#### What this task involves:
Reproduce the listing below word for word, line by line, keeping every character, symbol, and blank line in place.

● ● ● ● ● ● ●

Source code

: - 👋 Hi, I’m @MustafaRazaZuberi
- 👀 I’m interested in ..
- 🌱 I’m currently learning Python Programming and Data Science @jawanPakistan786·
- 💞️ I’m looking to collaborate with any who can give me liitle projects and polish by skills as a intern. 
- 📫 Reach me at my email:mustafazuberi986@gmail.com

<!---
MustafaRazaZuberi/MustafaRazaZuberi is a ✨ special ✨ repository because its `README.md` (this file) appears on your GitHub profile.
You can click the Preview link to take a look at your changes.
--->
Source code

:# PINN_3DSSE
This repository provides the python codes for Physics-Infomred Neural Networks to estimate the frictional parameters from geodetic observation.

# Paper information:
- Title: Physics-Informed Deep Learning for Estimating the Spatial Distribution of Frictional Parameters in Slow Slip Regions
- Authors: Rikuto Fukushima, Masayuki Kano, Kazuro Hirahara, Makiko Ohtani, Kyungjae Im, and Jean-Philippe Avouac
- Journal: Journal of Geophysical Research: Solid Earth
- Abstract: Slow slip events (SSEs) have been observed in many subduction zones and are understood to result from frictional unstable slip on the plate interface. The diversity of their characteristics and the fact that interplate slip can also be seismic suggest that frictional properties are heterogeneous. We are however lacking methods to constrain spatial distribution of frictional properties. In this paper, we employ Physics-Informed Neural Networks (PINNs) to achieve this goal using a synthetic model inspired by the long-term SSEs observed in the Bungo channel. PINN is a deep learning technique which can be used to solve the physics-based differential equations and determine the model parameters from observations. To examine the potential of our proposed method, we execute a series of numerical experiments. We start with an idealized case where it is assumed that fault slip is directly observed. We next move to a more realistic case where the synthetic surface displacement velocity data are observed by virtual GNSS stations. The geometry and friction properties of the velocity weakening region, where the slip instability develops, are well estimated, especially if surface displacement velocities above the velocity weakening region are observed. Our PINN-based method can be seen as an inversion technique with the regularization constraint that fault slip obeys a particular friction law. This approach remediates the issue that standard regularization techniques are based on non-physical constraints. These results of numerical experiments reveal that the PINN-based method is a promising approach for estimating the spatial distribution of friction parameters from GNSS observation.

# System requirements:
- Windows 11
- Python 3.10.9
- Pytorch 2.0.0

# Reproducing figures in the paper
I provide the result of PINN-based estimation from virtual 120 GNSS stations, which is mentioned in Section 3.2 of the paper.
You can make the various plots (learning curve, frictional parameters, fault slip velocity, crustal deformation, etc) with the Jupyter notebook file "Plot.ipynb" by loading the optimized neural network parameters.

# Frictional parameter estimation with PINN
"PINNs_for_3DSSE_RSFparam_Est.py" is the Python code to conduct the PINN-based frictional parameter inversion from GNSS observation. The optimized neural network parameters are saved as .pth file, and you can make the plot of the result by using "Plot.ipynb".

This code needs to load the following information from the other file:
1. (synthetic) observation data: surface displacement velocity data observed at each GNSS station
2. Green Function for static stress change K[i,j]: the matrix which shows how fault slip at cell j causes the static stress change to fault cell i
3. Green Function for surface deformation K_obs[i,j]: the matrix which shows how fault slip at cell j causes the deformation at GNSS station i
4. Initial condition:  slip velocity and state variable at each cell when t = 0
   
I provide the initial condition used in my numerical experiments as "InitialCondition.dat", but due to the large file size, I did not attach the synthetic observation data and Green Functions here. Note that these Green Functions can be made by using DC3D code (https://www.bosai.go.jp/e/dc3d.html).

● ● ● ● ● ● ●

#### Exercise answer:
Source code

: - 👋 Hi, I’m @MustafaRazaZuberi
- 👀 I’m interested in ..
- 🌱 I’m currently learning Python Programming and Data Science @jawanPakistan786·
- 💞️ I’m looking to collaborate with any who can give me liitle projects and polish by skills as a intern. 
- 📫 Reach me at my email:mustafazuberi986@gmail.com

<!---
MustafaRazaZuberi/MustafaRazaZuberi is a ✨ special ✨ repository because its `README.md` (this file) appears on your GitHub profile.
You can click the Preview link to take a look at your changes.
--->
Source code

:# PINN_3DSSE
This repository provides the python codes for Physics-Infomred Neural Networks to estimate the frictional parameters from geodetic observation.

# Paper information:
- Title: Physics-Informed Deep Learning for Estimating the Spatial Distribution of Frictional Parameters in Slow Slip Regions
- Authors: Rikuto Fukushima, Masayuki Kano, Kazuro Hirahara, Makiko Ohtani, Kyungjae Im, and Jean-Philippe Avouac
- Journal: Journal of Geophysical Research: Solid Earth
- Abstract: Slow slip events (SSEs) have been observed in many subduction zones and are understood to result from frictional unstable slip on the plate interface. The diversity of their characteristics and the fact that interplate slip can also be seismic suggest that frictional properties are heterogeneous. We are however lacking methods to constrain spatial distribution of frictional properties. In this paper, we employ Physics-Informed Neural Networks (PINNs) to achieve this goal using a synthetic model inspired by the long-term SSEs observed in the Bungo channel. PINN is a deep learning technique which can be used to solve the physics-based differential equations and determine the model parameters from observations. To examine the potential of our proposed method, we execute a series of numerical experiments. We start with an idealized case where it is assumed that fault slip is directly observed. We next move to a more realistic case where the synthetic surface displacement velocity data are observed by virtual GNSS stations. The geometry and friction properties of the velocity weakening region, where the slip instability develops, are well estimated, especially if surface displacement velocities above the velocity weakening region are observed. Our PINN-based method can be seen as an inversion technique with the regularization constraint that fault slip obeys a particular friction law. This approach remediates the issue that standard regularization techniques are based on non-physical constraints. These results of numerical experiments reveal that the PINN-based method is a promising approach for estimating the spatial distribution of friction parameters from GNSS observation.

# System requirements:
- Windows 11
- Python 3.10.9
- Pytorch 2.0.0

# Reproducing figures in the paper
I provide the result of PINN-based estimation from virtual 120 GNSS stations, which is mentioned in Section 3.2 of the paper.
You can make the various plots (learning curve, frictional parameters, fault slip velocity, crustal deformation, etc) with the Jupyter notebook file "Plot.ipynb" by loading the optimized neural network parameters.

# Frictional parameter estimation with PINN
"PINNs_for_3DSSE_RSFparam_Est.py" is the Python code to conduct the PINN-based frictional parameter inversion from GNSS observation. The optimized neural network parameters are saved as .pth file, and you can make the plot of the result by using "Plot.ipynb".

This code needs to load the following information from the other file:
1. (synthetic) observation data: surface displacement velocity data observed at each GNSS station
2. Green Function for static stress change K[i,j]: the matrix which shows how fault slip at cell j causes the static stress change to fault cell i
3. Green Function for surface deformation K_obs[i,j]: the matrix which shows how fault slip at cell j causes the deformation at GNSS station i
4. Initial condition:  slip velocity and state variable at each cell when t = 0
   
I provide the initial condition used in my numerical experiments as "InitialCondition.dat", but due to the large file size, I did not attach the synthetic observation data and Green Functions here. Note that these Green Functions can be made by using DC3D code (https://www.bosai.go.jp/e/dc3d.html).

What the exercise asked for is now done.